__待閱文章__.
—————

到昨日,李朝暉爲母親的維權行動終於有了結果,但前後賠償金相差懸殊卻讓他大失所望。
2004年10月的一天,李朝暉的母親蔡佑蘭在106路公交車上摔倒後,不治身亡。但李朝暉對長沙市中級法院的二審判決並不滿意:因爲賠償金從一審的20餘萬跌至二審的8萬。遭此變故的唯一原因就是蔡佑蘭是農業戶口。在狹小的家中,李朝暉感慨地對記者說:“農村人的命就比城裏人低一等嗎?!這是歧視農民的做法。”他很難理解也無法從感情上接受這樣的法律規定。針對這一案例,全國一些法律專家紛紛作了一番探討。
事件:乘客倒地不治而亡
2004年10月27日一大早,56歲的蔡佑蘭從湖南大學的牌樓口站上了106路公交車,她準備去伍家嶺的一親戚家。上車時,車內乘客很多,擁擠不堪,公交車過了中南大學湘雅醫院站後,已是早上7時10分。車內除了駕駛員周某外,還有5名乘客。蔡佑蘭坐在駕駛員周某後面的座位上。
公交車經過湘雅路老百姓大藥房後,周某突然聽到後面幾位乘客喊“停車!”周某扭頭往後望,發現一婦女(即蔡佑蘭)倒在車內,不醒人事。隨後,幾名乘客把蔡扶到座位上,公交車到新河終點站後,蔡仍昏迷不醒。此時,周某撥打求救電話,接着公交車公司派人將蔡送到長沙市第一人民醫院。次日下午,蔡停止了心跳。
對於蔡佑蘭死亡一事,隨後長沙市公交總公司出具了一份調查意見。調查意見稱:“在公交車剛離開湘雅路老百姓大藥房站正常行駛時,蔡佑蘭突然倒向地板,當時車內乘客以爲她發癲癇病,車到終點站後蔡仍未甦醒,駕駛員發現她並不是癲癇病,趕緊撥打110、120求救電話。”
根據以上理由,公交總公司認爲蔡系自身健康原因死亡,公司方不承擔任何法律責任。同時公交總公司還向有關部門出示了當時幾名乘客的證詞,這些證詞表明蔡倒地是她自己的原因,與公交車行駛無關。
對於蔡佑蘭的死亡原因,長沙市第一醫院的診斷結果爲:高血壓性腦出血並腦疝。
在醫院救治時,公交總公司爲蔡支付了1614.7元醫藥費。
隨後,蔡的家人與公交總公司協調善後之事,但沒結果,其家人此時一籌莫展。
證人:死者因行駛原因摔倒
對於母親的死,李朝暉除了悲痛還有滿腹疑惑:母親一向身體健康,怎麼會無端發病呢?他覺得母親的死大有隱情。要查出究竟,關鍵是要尋找到當時與母親同車的乘客。
以後的日子裏,李朝暉拿着母親的大幅照片,每天用旅行袋裝着從牌樓口上了106路早班車,他拿出照片問每一個乘客,看誰跟母親一同乘過那趟車,但是一個多月過去了,毫無結果。
當年12月,李朝暉輾轉得知,事發時還有4名乘客與母親一同在車上,幾經周折,12月13日李朝暉得到了當時的乘客易振華、薛瑞澤兩人的住址。

—————

__給定條目__.
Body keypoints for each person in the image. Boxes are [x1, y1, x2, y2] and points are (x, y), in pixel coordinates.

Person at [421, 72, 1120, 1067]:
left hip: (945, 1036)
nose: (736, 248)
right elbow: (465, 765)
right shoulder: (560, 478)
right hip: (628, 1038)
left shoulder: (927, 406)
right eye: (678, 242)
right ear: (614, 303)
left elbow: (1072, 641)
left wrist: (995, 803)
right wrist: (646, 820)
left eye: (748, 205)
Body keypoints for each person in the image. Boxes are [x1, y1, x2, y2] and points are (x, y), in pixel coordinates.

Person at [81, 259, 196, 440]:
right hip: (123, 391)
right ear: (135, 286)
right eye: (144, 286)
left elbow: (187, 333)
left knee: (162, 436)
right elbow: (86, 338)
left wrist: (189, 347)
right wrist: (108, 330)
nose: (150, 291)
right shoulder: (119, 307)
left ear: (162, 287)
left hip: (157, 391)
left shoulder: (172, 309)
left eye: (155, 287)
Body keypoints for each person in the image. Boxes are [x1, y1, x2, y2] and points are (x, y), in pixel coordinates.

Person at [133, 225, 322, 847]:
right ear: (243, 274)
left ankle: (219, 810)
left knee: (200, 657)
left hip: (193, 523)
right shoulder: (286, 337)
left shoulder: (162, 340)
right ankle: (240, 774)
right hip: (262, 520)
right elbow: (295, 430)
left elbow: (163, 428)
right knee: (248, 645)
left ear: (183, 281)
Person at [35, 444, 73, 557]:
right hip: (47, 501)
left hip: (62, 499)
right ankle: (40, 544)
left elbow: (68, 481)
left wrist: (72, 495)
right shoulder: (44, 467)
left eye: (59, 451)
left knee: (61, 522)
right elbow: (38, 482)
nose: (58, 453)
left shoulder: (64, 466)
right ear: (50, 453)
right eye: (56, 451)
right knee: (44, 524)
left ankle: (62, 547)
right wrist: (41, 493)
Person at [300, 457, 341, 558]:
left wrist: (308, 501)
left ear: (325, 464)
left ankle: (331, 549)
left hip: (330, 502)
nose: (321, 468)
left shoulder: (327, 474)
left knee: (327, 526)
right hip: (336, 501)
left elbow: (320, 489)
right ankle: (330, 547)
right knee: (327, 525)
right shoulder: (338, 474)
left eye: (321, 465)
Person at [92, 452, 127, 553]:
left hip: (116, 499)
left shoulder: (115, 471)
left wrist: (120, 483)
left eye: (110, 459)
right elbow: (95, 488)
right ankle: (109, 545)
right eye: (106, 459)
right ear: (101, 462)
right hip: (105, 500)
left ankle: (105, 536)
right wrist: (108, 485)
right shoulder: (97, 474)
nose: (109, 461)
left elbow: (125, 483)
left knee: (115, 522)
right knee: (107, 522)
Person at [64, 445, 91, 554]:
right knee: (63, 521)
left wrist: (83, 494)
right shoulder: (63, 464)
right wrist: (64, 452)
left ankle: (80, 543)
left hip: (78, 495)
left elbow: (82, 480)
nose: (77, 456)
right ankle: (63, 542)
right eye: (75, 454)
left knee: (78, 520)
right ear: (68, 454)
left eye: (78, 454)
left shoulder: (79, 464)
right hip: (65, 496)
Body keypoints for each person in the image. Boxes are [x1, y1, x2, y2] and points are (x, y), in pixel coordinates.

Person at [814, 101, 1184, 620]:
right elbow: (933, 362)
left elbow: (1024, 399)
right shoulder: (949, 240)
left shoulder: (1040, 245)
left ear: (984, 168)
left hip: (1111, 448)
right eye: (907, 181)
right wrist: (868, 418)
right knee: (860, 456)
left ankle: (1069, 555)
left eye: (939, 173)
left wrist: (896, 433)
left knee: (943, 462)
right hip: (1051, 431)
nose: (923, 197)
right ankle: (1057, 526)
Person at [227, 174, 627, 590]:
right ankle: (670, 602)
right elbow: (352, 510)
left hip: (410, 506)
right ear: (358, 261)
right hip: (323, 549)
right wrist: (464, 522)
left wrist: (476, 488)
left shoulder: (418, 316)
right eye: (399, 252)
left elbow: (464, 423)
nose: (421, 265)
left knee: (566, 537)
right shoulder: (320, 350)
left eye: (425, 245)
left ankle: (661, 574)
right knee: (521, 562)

—————

__指定任務__. 在關於蔡佑蘭乘公交車身亡的文章中,找出從“公交車經過湘雅路老百姓大藥房”開始、一直到“在醫院救治時,公交總公司爲蔡支付了1614.7元醫藥費。”爲止的段落,一字不改地照抄一遍。

__參考解答__.
公交車經過湘雅路老百姓大藥房後,周某突然聽到後面幾位乘客喊“停車!”周某扭頭往後望,發現一婦女(即蔡佑蘭)倒在車內,不醒人事。隨後,幾名乘客把蔡扶到座位上,公交車到新河終點站後,蔡仍昏迷不醒。此時,周某撥打求救電話,接着公交車公司派人將蔡送到長沙市第一人民醫院。次日下午,蔡停止了心跳。
對於蔡佑蘭死亡一事,隨後長沙市公交總公司出具了一份調查意見。調查意見稱:“在公交車剛離開湘雅路老百姓大藥房站正常行駛時,蔡佑蘭突然倒向地板,當時車內乘客以爲她發癲癇病,車到終點站後蔡仍未甦醒,駕駛員發現她並不是癲癇病,趕緊撥打110、120求救電話。”
根據以上理由,公交總公司認爲蔡系自身健康原因死亡,公司方不承擔任何法律責任。同時公交總公司還向有關部門出示了當時幾名乘客的證詞,這些證詞表明蔡倒地是她自己的原因,與公交車行駛無關。
對於蔡佑蘭的死亡原因,長沙市第一醫院的診斷結果爲:高血壓性腦出血並腦疝。
在醫院救治時,公交總公司爲蔡支付了1614.7元醫藥費。